----- Excerpt -----
If the init.tree=user, then refer to the option you find in “Reading trees”.


Evolutionary model options


For more information about the substitution models available on BPP library please check their documentation at Bio++

Substitution models

model={string}                                          A description of the substitution model to use, using the keyval syntax.

The following nucleotide models are currently available as a core model:

See the ‘test_dna_sub_model’ folder in the source code for example of the correct syntax.

JC69
K80([kappa={real>0}])
F84([kappa={real>0}, {theta={real[0,1]}, theta1={real[0,1]},theta2={real[0,1]}} | "equilibrium frequencies"])
HKY85([kappa={real>0}, {theta={real[0,1]}, theta1={real[0,1]}, theta2={real[0,1]}} | "equilibrium frequencies"])
T92([kappa={real>0}, theta={real[0,1]} | "equilibrium frequencies"])
TN93([kappa1={real>0}, kappa2={real>0}, theta={real[0,1]}, theta1={real[0,1]}, theta2={real[0,1]} | "equilibrium frequencies"])
GTR([a={real>0}, b={real>0}, c={real>0}, d={real>0}, e={real>0}, {theta={real[0,1]}, theta1={real[0,1]}, theta2={real[0,1]} | "equilibrium frequencies" ])
L95([{beta={real>0}, gamma={real>0}, delta={real>0}, theta={real[0,1]}, theta1={real[0,1]}}, theta2={real[0,1]} | "equilibrium frequencies"])
SSR([beta={real>0}, gamma={real>0}, delta={real>0}, theta={real[0,1]}])
RN95([thetaR={real[0,1]}, kappaP={real[0,1]}, gammaP={real[0,1]}, alpha={real>1}, sigma={real>1}, beta={real>1}, epsilon={real>1}])

"equilibrium frequencies" are {piA={real[0,1]},piC={real[0,1]},piG={real[0,1]},piT={real[0,1]}} and the summation should be one.
For example: {piA=0.26,piC=0.25,piG=0.24,piT=0.25} 

The following protein models are currently available as a core model:

JC69
DSO78
JTT92
WAG01
LG08

The following meta models are currently available:

PIP13(model={model description}, {lambda={real>0}, mu={real>0})

If you leave the ‘lambda’ and ‘mu’ empty then the program would estimate them using Brent’s method. Please note that this algorithm is designed to work the ‘PIP13’ model.
----- Supplied material -----
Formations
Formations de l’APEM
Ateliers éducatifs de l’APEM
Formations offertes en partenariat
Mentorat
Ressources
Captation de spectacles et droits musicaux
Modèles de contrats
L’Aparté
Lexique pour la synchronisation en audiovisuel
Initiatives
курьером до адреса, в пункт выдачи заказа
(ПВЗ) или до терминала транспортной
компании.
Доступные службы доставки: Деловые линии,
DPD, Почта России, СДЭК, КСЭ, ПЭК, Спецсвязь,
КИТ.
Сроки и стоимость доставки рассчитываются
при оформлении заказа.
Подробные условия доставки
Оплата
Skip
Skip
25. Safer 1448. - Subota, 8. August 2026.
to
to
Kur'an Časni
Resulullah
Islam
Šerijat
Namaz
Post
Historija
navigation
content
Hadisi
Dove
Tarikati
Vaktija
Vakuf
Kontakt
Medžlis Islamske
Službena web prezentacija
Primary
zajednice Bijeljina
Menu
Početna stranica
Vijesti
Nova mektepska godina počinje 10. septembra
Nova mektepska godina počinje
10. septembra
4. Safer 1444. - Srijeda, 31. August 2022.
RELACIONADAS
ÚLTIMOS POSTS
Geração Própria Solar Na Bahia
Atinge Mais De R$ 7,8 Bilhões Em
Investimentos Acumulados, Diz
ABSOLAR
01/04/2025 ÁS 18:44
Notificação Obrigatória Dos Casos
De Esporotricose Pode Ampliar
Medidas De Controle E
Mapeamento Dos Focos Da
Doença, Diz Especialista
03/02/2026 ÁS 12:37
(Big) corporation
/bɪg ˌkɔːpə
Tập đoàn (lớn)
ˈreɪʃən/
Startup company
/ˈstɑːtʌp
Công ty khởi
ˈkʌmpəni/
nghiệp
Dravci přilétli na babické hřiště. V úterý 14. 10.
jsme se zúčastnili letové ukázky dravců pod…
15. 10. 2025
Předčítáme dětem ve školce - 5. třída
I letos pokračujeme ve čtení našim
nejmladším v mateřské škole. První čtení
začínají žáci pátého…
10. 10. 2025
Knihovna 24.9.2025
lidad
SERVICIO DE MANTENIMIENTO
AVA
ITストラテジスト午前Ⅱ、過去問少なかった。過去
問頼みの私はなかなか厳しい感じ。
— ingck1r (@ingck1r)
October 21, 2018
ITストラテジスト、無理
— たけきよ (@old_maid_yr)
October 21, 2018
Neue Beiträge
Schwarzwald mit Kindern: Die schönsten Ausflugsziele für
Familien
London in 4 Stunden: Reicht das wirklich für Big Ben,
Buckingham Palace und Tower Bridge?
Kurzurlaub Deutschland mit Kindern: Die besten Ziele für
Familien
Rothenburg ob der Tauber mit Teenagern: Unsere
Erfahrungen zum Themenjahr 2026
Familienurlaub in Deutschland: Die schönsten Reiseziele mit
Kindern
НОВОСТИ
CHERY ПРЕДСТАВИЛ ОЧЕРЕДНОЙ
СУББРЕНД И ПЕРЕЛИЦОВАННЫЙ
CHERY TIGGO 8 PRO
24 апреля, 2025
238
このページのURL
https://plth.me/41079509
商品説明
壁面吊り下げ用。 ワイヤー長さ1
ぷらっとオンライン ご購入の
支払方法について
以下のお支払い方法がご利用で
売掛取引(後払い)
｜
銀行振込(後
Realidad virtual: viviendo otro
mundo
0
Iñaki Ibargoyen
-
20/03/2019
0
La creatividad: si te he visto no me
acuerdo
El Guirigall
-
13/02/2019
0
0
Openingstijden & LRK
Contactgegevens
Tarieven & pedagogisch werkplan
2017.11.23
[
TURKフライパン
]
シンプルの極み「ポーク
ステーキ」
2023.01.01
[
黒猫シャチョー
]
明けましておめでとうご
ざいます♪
-----
* Activity
Write out the passage of the substitution model documentation from "The following meta" to "the ‘PIP13’ model.", word for word.

* Answer space
The following meta models are currently available:

PIP13(model={model description}, {lambda={real>0}, mu={real>0})

If you leave the ‘lambda’ and ‘mu’ empty then the program would estimate them using Brent’s method. Please note that this algorithm is designed to work the ‘PIP13’ model.